Pelaku Pencabulan Anak di Sekadau Dituntut 15 Tahun Penjara

Sekadau, thetanjungpuratimes.com – Proses persidangan kasus pencabulan bocah berusia 3,9 tahun di Kecamatan Sekadau Hilir masih menunggu putusan hakim.

Sebelumnya, Bemo (bukan nama sebenarnya) telah melakukan pencabulan terhadap Mawar (bukan nama sebenarnya) yang berusia 3,9 tahun. Tindakan bejat pria 20 tahun itu justru dilakukan terhadap anak tetangganya sendiri yang dilakukan pada, Minggu (15/5) lalu.

Aksi tersebut dilakukan di rumah terdakwa saat korban bermain. Perbuatan itu terbongkar setelah ibu korban hendak memandikan anaknya, tapi si anak melarang membersihkan kemaluannya lantaran sakit.

Kemudian, korban menceritakan perbuatan tak senonoh yang dilakukan oleh terdakwa kepada orang tuanya. Keluarga juga sempat membawakan korban ke RSUD Sekadau untuk divisum. Tak terima dengan perbuatan tersangka, keluarga akhirnya melaporkan tersangka kepada pihak berwajib dan terdakwa harus mempertanggungjawabkan perbuatannya.

Kasi Pidana Umum Kejaksaan Negeri Sekadau Andi Salim menuturkan, terdakwa memang masih berkelit. Berdasarkan fakta persidangan, kata Andi, bocah tersebut yang memukul kemaluannya karena ingin melihat handphone yang ada ditangan terdakwa.

“Bukan dipegang, tapi dipukul karena mau melihat handphone itu tadi. Karena terangsang setelah menonton video erotis yang ada di handphonenya, terdakwa lalu mengangkat bocah tersebut,” ungkap Andi, Jumat (23/9).

Dikatakan Andi, terdakwa akan dituntut 15 tahun penjara oleh Jaksa Penuntu Umum (JPU). Tuntutan tersebut merupakan tuntutan maksimal yang dituntut oleh JPU.

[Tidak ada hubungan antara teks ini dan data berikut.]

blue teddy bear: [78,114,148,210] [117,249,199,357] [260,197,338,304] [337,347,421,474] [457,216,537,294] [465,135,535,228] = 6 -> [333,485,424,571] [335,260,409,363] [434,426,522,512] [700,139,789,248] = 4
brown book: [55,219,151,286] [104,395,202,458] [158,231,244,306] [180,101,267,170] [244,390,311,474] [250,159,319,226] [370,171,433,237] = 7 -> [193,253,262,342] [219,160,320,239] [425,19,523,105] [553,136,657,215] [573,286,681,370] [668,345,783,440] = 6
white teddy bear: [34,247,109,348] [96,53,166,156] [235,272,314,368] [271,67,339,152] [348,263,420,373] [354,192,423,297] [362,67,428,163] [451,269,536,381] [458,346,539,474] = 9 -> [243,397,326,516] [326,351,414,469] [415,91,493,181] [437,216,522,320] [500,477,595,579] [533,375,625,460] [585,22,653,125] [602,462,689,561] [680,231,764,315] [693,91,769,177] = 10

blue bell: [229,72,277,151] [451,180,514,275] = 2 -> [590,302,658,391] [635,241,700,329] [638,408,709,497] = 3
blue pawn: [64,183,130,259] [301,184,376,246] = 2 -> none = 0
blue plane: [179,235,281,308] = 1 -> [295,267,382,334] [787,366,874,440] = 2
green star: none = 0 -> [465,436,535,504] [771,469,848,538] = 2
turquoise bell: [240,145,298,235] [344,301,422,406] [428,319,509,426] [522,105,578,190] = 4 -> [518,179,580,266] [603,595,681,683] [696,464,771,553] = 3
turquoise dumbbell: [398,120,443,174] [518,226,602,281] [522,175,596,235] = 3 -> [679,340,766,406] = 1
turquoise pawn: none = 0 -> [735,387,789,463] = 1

“Kecuali ada pemberatan atau pengulangan. 15 tahun penjara tuntutannya tapi keputusan hakim belum tahu nanti bagaimana,” kata dia.

Andi mengatakan, semula memang orang tua korban tidak percaya dengan apa yang telah dilakukan terdakwa terhadap anaknya. Apalagi, orang tua korban dan terdakwa sudah seperti keluarga dan tinggal bertentangga.

“Anak itu bermain seperti bisa sebelumnya, sehingga dengan adanya kejadian ini membuat orang tua korban tidak percaya. Hingga saat ini sudah sidang tuntutan, masih menunggu putusan,” pungkasnya.